REQUEST A: Reproduce the whole excerpt about the Initial Purchasers word for word.

EXTRACT PROVIDED:
· · · · · · ·

Certain of the Initial Purchasers and their affiliates have provided from time to time various financial advisory, investment banking and commercial banking services for the Company and its affiliates, for which they have received customary fees and reimbursement of expenses. Certain of the Initial Purchasers and their affiliates may in the future provide similar services. Affiliates of certain of the Initial Purchasers in this offering are lenders to the Company under its term loan and revolving credit facility, and will receive their pro rata share of the net proceeds of this offering used to repay the term loan and revolving credit facility, as applicable.
ITEM 2.03. CREATION OF A DIRECT FINANCIAL OBLIGATION OR AN OBLIGATION UNDER AN OFF-BALANCE SHEET ARRANGEMENT OF A REGISTRANT.

· · · · · · ·

DATA ENTRIES:
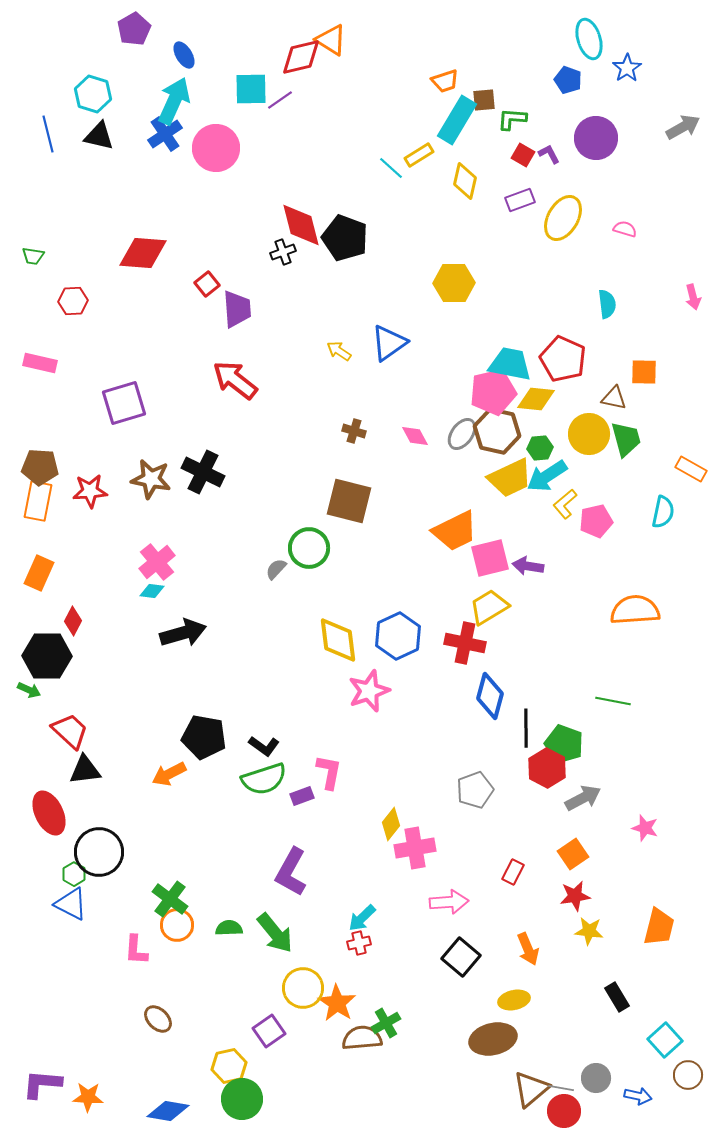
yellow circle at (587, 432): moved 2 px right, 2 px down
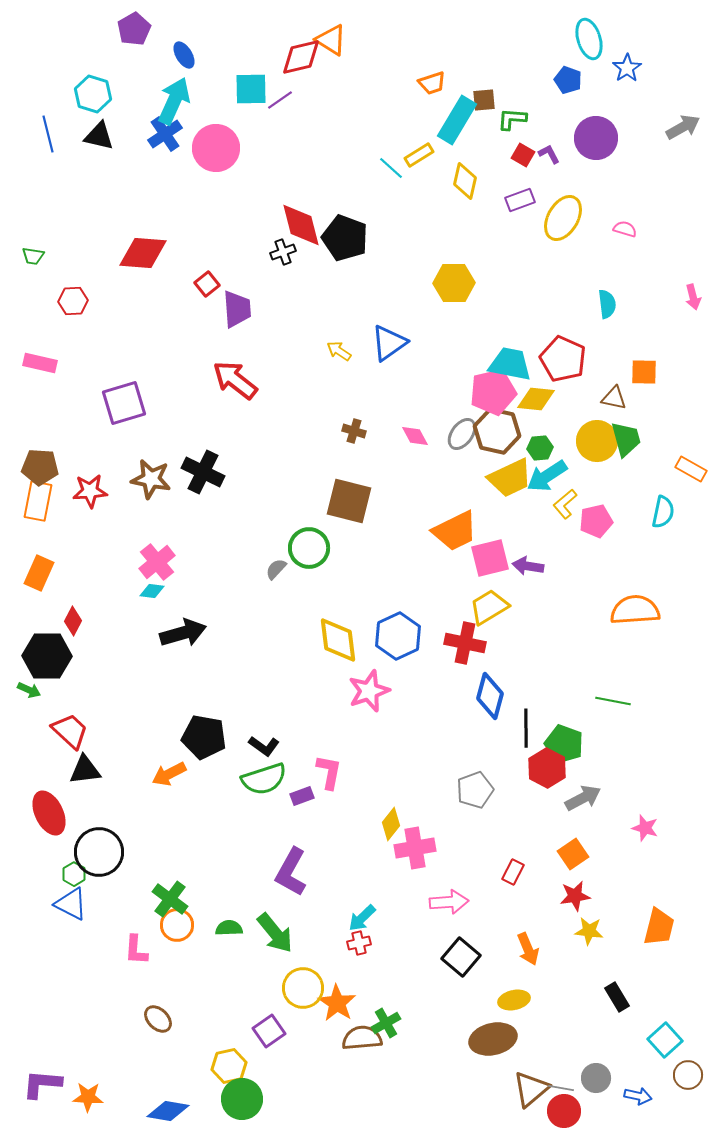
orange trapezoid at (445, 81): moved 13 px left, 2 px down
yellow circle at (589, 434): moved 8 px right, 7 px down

· · · · · · ·

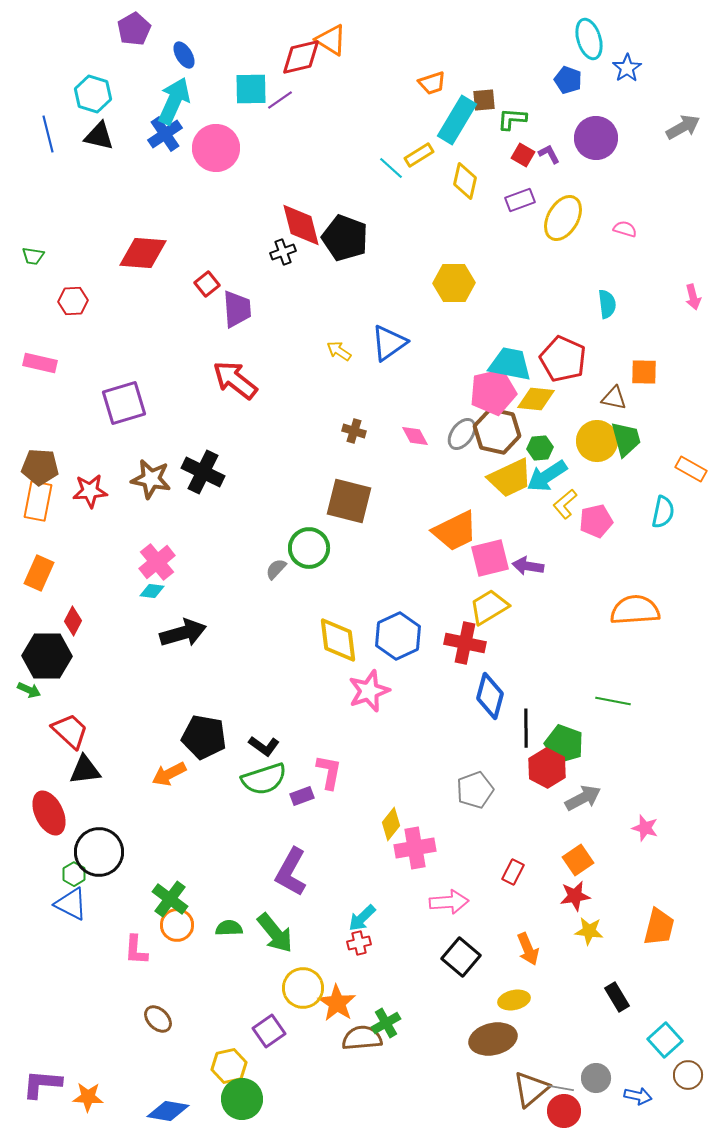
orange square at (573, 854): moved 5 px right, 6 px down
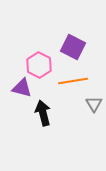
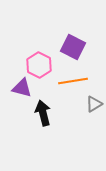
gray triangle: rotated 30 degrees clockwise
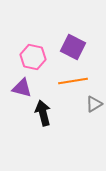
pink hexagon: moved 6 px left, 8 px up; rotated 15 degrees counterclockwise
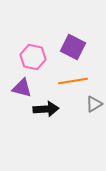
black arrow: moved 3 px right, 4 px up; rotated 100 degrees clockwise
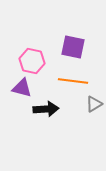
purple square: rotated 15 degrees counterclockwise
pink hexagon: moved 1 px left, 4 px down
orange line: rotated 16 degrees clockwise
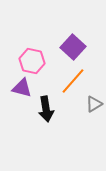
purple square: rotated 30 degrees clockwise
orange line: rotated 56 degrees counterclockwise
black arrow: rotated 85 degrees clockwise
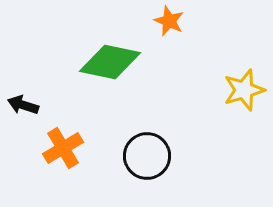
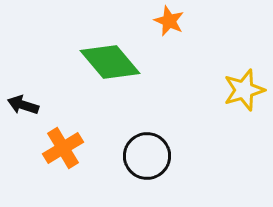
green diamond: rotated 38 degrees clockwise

· · · · · · ·

REQUEST B: Echo the entries starting at the line that contains "purple square: rotated 15" and ending at the line that contains "green diamond: rotated 38 degrees clockwise", including both of those lines. Leave the pictures out.

EXERCISE OUTPUT A:
Certain of the Initial Purchasers and their affiliates have provided from time to time various financial advisory, investment banking and commercial banking services for the Company and its affiliates, for which they have received customary fees and reimbursement of expenses. Certain of the Initial Purchasers and their affiliates may in the future provide similar services. Affiliates of certain of the Initial Purchasers in this offering are lenders to the Company under its term loan and revolving credit facility, and will receive their pro rata share of the net proceeds of this offering used to repay the term loan and revolving credit facility, as applicable.
ITEM 2.03. CREATION OF A DIRECT FINANCIAL OBLIGATION OR AN OBLIGATION UNDER AN OFF-BALANCE SHEET ARRANGEMENT OF A REGISTRANT.

EXERCISE OUTPUT B:
purple square: rotated 15 degrees counterclockwise
pink hexagon: moved 1 px left, 4 px down
orange line: rotated 16 degrees clockwise
purple square: rotated 30 degrees clockwise
orange line: rotated 56 degrees counterclockwise
black arrow: rotated 85 degrees clockwise
green diamond: rotated 38 degrees clockwise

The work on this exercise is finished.